### Document layout detection data
------------

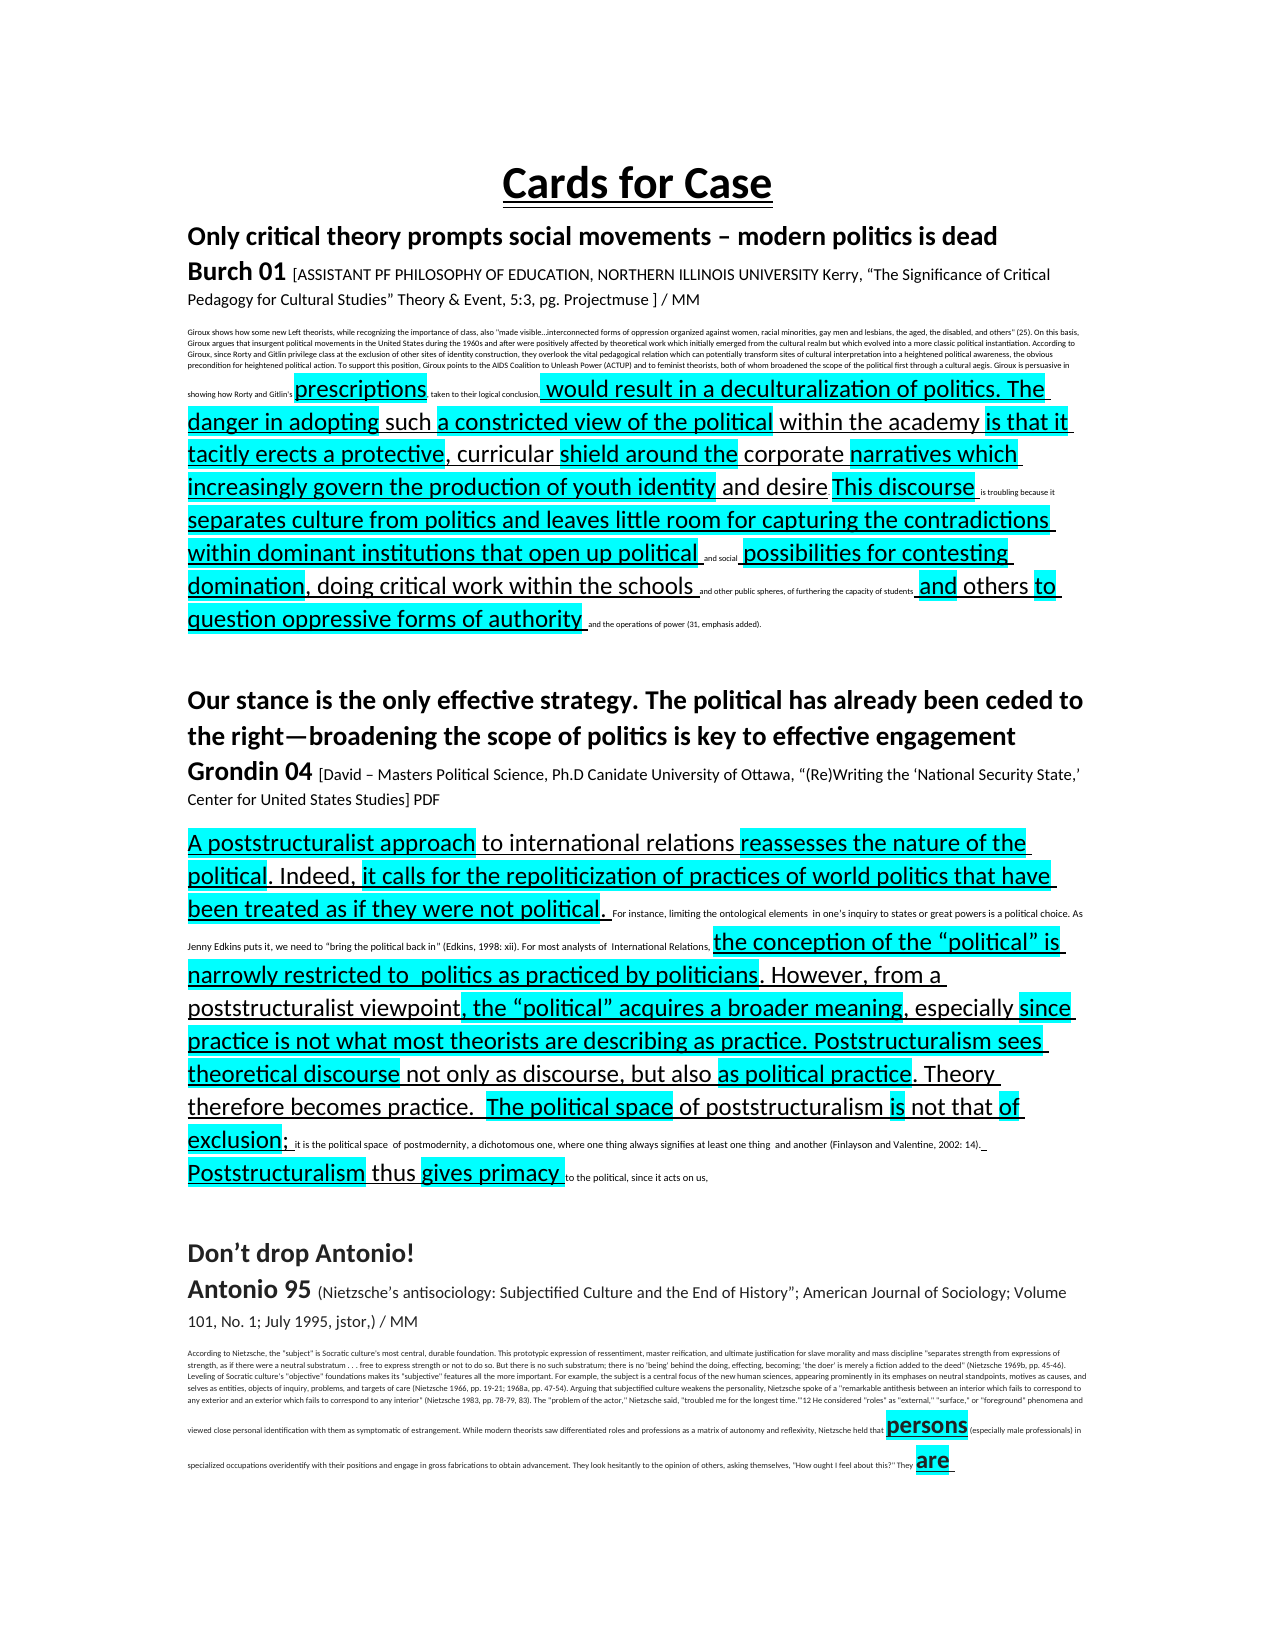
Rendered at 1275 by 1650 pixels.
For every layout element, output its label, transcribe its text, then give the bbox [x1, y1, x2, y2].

subtitle Only critical theory prompts social movements – modern politics is dead [187, 219, 1087, 252]
subtitle Our stance is the only effective strategy. The political has already been ceded to the right—broadening the scope of politics is key to effective engagement [187, 683, 1087, 752]
text Grondin 04 [David – Masters Political Science, Ph.D Canidate University of Ottawa, “(Re)Writing the ‘National Security State,’ Center for United States Studies] PDF [187, 754, 1087, 809]
subtitle Don’t drop Antonio! [187, 1237, 1087, 1269]
text Giroux shows how some new Left theorists, while recognizing the importance of class, also "made visible…interconnected forms of oppression organized against women, racial minorities, gay men and lesbians, the aged, the disabled, and others" (25). On this basis, Giroux argues that insurgent political movements in the United States during the 1960s and after were positively affected by theoretical work which initially emerged from the cultural realm but which evolved into a more classic political instantiation. According to Giroux, since Rorty and Gitlin privilege class at the exclusion of other sites of identity construction, they overlook the vital pedagogical relation which can potentially transform sites of cultural interpretation into a heightened political awareness, the obvious precondition for heightened political action. To support this position, Giroux points to the AIDS Coalition to Unleash Power (ACTUP) and to feminist theorists, both of whom broadened the scope of the political first through a cultural aegis. Giroux is persuasive in showing how Rorty and Gitlin's prescriptions, taken to their logical conclusion, would result in a deculturalization of politics. The danger in adopting such a constricted view of the political within the academy is that it tacitly erects a protective, curricular shield around the corporate narratives which increasingly govern the production of youth identity and desire. This discourse is troubling because it separates culture from politics and leaves little room for capturing the contradictions within dominant institutions that open up political and social possibilities for contesting domination, doing critical work within the schools and other public spheres, of furthering the capacity of students and others to question oppressive forms of authority and the operations of power (31, emphasis added). [187, 327, 1087, 634]
text Burch 01 [ASSISTANT PF PHILOSOPHY OF EDUCATION, NORTHERN ILLINOIS UNIVERSITY Kerry, “The Significance of Critical Pedagogy for Cultural Studies” Theory & Event, 5:3, pg. Projectmuse ] / MM [187, 254, 1087, 309]
subtitle Cards for Case [187, 154, 1087, 210]
text A poststructuralist approach to international relations reassesses the nature of the political. Indeed, it calls for the repoliticization of practices of world politics that have been treated as if they were not political. For instance, limiting the ontological elements in one’s inquiry to states or great powers is a political choice. As Jenny Edkins puts it, we need to “bring the political back in” (Edkins, 1998: xii). For most analysts of International Relations, the conception of the “political” is narrowly restricted to politics as practiced by politicians. However, from a poststructuralist viewpoint, the “political” acquires a broader meaning, especially since practice is not what most theorists are describing as practice. Poststructuralism sees theoretical discourse not only as discourse, but also as political practice. Theory therefore becomes practice. The political space of poststructuralism is not that of exclusion; it is the political space of postmodernity, a dichotomous one, where one thing always signifies at least one thing and another (Finlayson and Valentine, 2002: 14). Poststructuralism thus gives primacy to the political, since it acts on us, [187, 827, 1087, 1187]
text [187, 1348, 1087, 1475]
text Antonio 95 (Nietzsche’s antisociology: Subjectified Culture and the End of History”; American Journal of Sociology; Volume 101, No. 1; July 1995, jstor,) / MM [187, 1272, 1087, 1332]
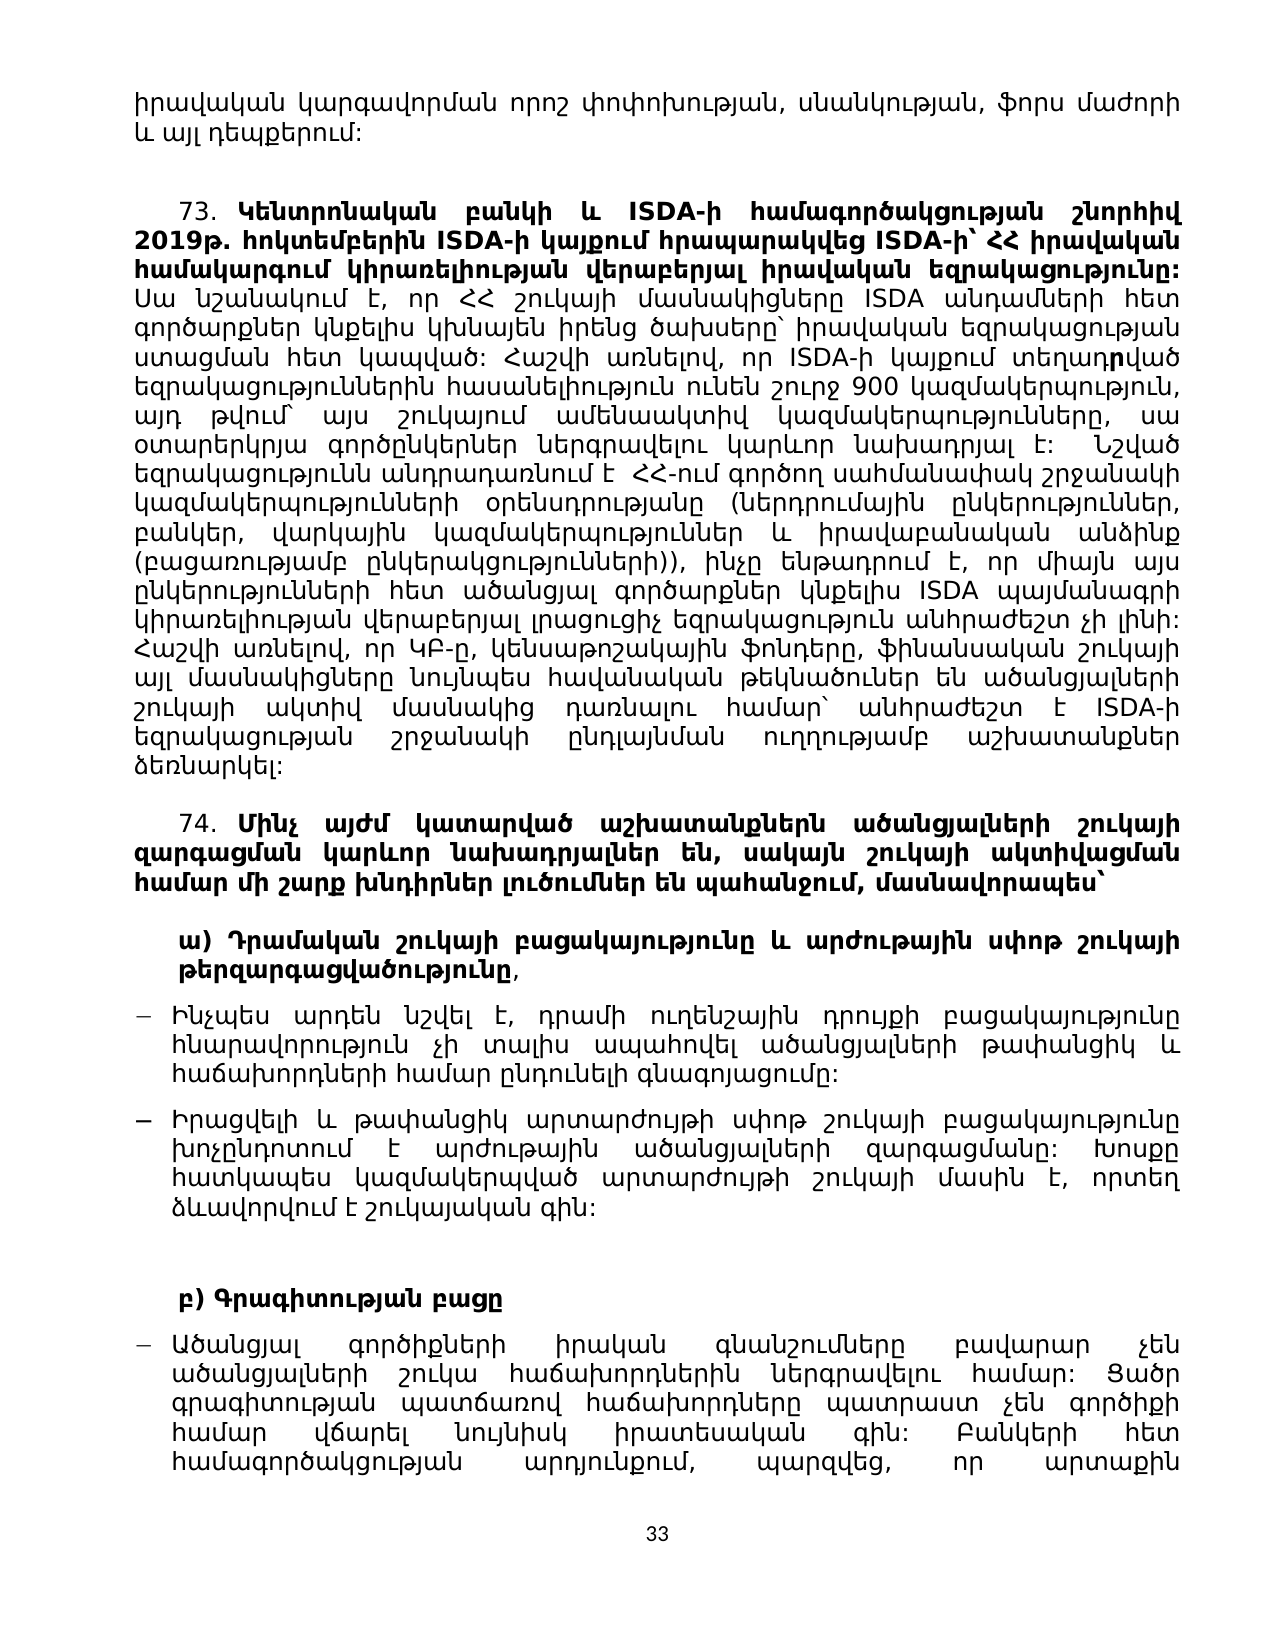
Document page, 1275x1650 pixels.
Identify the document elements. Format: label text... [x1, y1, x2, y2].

list Կենտրոնական բանկի և ISDA-ի համագործակցության շնորհիվ 2019թ. հոկտեմբերին ISDA-ի կայքում հրապարակվեց ISDA-ի՝ ՀՀ իրավական համակարգում կիրառելիության վերաբերյալ իրավական եզրակացությունը: Սա նշանակում է, որ ՀՀ շուկայի մասնակիցները ISDA անդամների հետ գործարքներ կնքելիս կխնայեն իրենց ծախսերը՝ իրավական եզրակացության ստացման հետ կապված: Հաշվի առնելով, որ ISDA-ի կայքում տեղադրված եզրակացություններին հասանելիություն ունեն շուրջ 900 կազմակերպություն, այդ թվում՝ այս շուկայում ամենաակտիվ կազմակերպությունները, սա օտարերկրյա գործընկերներ ներգրավելու կարևոր նախադրյալ է: Նշված եզրակացությունն անդրադառնում է ՀՀ-ում գործող սահմանափակ շրջանակի կազմակերպությունների օրենսդրությանը (ներդրումային ընկերություններ, բանկեր, վարկային կազմակերպություններ և իրավաբանական անձինք (բացառությամբ ընկերակցությունների)), ինչը ենթադրում է, որ միայն այս ընկերությունների հետ ածանցյալ գործարքներ կնքելիս ISDA պայմանագրի կիրառելիության վերաբերյալ լրացուցիչ եզրակացություն անհրաժեշտ չի լինի: Հաշվի առնելով, որ ԿԲ-ը, կենսաթոշակային ֆոնդերը, ֆինանսական շուկայի այլ մասնակիցները նույնպես հավանական թեկնածուներ են ածանցյալների շուկայի ակտիվ մասնակից դառնալու համար՝ անհրաժեշտ է ISDA-ի եզրակացության շրջանակի ընդլայնման ուղղությամբ աշխատանքներ ձեռնարկել: [133, 197, 1181, 780]
list Իրացվելի և թափանցիկ արտարժույթի սփոթ շուկայի բացակայությունը խոչընդոտում է արժութային ածանցյալների զարգացմանը: Խոսքը հատկապես կազմակերպված արտարժույթի շուկայի մասին է, որտեղ ձևավորվում է շուկայական գին: [133, 1105, 1181, 1222]
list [133, 88, 1181, 147]
text ա) Դրամական շուկայի բացակայությունը և արժութային սփոթ շուկայի թերզարգացվածությունը, [178, 926, 1181, 984]
list Ինչպես արդեն նշվել է, դրամի ուղենշային դրույքի բացակայությունը հնարավորություն չի տալիս ապահովել ածանցյալների թափանցիկ և հաճախորդների համար ընդունելի գնագոյացումը: [133, 1001, 1181, 1088]
text բ) Գրագիտության բացը [178, 1284, 1181, 1313]
list Մինչ այժմ կատարված աշխատանքներն ածանցյալների շուկայի զարգացման կարևոր նախադրյալներ են, սակայն շուկայի ակտիվացման համար մի շարք խնդիրներ լուծումներ են պահանջում, մասնավորապես՝ [133, 809, 1181, 897]
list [133, 1330, 1181, 1476]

------------

Please state only the number of lines above that hold the string "pixels".

### Output of the exercise
2